研究所では、発足以来、論文の公刊は当然のこととして、次のような視点に重点をおいて、活動を行ってきました。

  1. 大学院後期課程やポストドクターの学位取得を推進すること。
  2. ビジネスモデル特許などを通し、研究成果の社会的技術化や産業化をはかること。
  3. 学部教育・大学院教育との融合をはかること、
  4. 研究所の活動を広く知ってもらうため、積極的に学会で発表していくこと。
  5. 講演や研究会開催など、地域に研究成果を公表し、地域との連携を深めること。
  6. 海外との研究ネットワークを確立すること。
  7. 学会開催など学会活動に積極的に関与すること。
  8. 産業界との共同研究を通し、産学連携を積極的に推し進めること、などです。

福岡大学の常設研究所

FQBICは、2008年4月より、皆様のおかげをもちまして、福岡大学の常設研究所として認められ、継続することになりました。今後もさらなる都市研究の発展に注力してまいります。これからも、皆様のご支援をお願いいたします。

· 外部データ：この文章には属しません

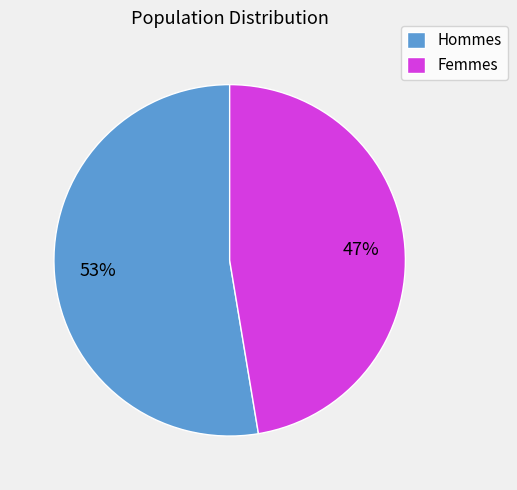

What is the largest slice in the pie chart?

Hommes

Designated in 2000 by the Ministry of Education as one of the country's Academic Frontier Promotion Centers, the Fukuoka University Institute of Quantitative Behavioral Informatics for City and Space Economy (FQBIC) aims to contribute to the designing of attractive urban spaces by conducting research on the theoretical aspects of interactions between information and people in city space and developing new mobile information technologies based on the results of this research.

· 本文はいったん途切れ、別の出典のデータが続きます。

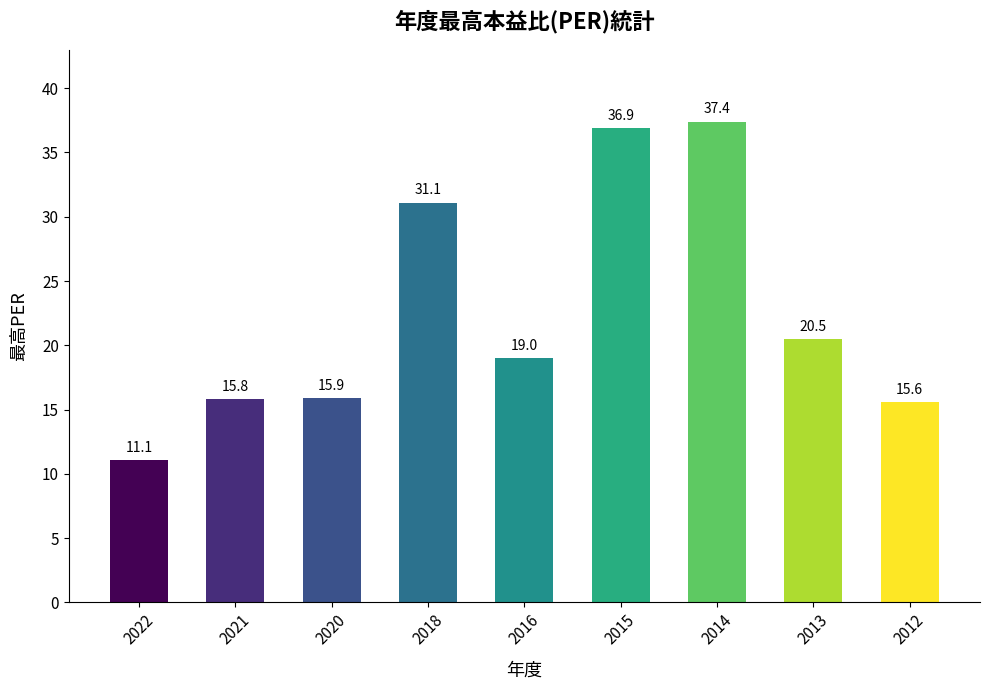

Reading left to right, list all the values displayed in this chart.

2022=11.1	2021=15.8	2020=15.9	2018=31.1	2016=19.0	2015=36.9	2014=37.4	2013=20.5	2012=15.6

Two projects are currently under way at FQBIC. One is an international comparative study in collaboration with overseas researchers who apply the FQBIC's own methods in conducting surveys on consumer behavior in the downtown areas of Shanghai, Pusan, Taipei and other cities in East Asia. The other project, implemented through a consortium with several local companies, is the development of an intelligent personal navigation system designed to help users navigate through the city according to their purpose and preference by means of geographical and other information they receive through their mobile terminals.